- _Raw data_
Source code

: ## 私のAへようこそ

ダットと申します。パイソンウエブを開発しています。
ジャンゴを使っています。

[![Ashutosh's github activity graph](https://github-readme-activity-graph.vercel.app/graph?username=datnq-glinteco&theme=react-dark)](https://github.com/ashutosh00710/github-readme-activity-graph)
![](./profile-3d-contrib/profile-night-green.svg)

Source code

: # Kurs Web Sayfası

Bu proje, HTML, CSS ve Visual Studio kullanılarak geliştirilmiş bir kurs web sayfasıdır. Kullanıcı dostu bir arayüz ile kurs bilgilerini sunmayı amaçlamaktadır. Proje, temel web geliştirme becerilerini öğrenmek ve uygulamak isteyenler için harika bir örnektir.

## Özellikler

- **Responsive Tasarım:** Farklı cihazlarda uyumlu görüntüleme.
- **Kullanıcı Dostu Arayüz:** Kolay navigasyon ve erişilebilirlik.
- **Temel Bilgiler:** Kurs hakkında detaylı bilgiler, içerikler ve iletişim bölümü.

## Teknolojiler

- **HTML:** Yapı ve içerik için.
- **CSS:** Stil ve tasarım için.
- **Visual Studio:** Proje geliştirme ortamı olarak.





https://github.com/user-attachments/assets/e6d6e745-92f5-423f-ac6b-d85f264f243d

- _Task requirements_
An exact copy of every line above is needed.

- _Reply_
Source code

: ## 私のAへようこそ

ダットと申します。パイソンウエブを開発しています。
ジャンゴを使っています。

[![Ashutosh's github activity graph](https://github-readme-activity-graph.vercel.app/graph?username=datnq-glinteco&theme=react-dark)](https://github.com/ashutosh00710/github-readme-activity-graph)
![](./profile-3d-contrib/profile-night-green.svg)

Source code

: # Kurs Web Sayfası

Bu proje, HTML, CSS ve Visual Studio kullanılarak geliştirilmiş bir kurs web sayfasıdır. Kullanıcı dostu bir arayüz ile kurs bilgilerini sunmayı amaçlamaktadır. Proje, temel web geliştirme becerilerini öğrenmek ve uygulamak isteyenler için harika bir örnektir.

## Özellikler

- **Responsive Tasarım:** Farklı cihazlarda uyumlu görüntüleme.
- **Kullanıcı Dostu Arayüz:** Kolay navigasyon ve erişilebilirlik.
- **Temel Bilgiler:** Kurs hakkında detaylı bilgiler, içerikler ve iletişim bölümü.

## Teknolojiler

- **HTML:** Yapı ve içerik için.
- **CSS:** Stil ve tasarım için.
- **Visual Studio:** Proje geliştirme ortamı olarak.





https://github.com/user-attachments/assets/e6d6e745-92f5-423f-ac6b-d85f264f243d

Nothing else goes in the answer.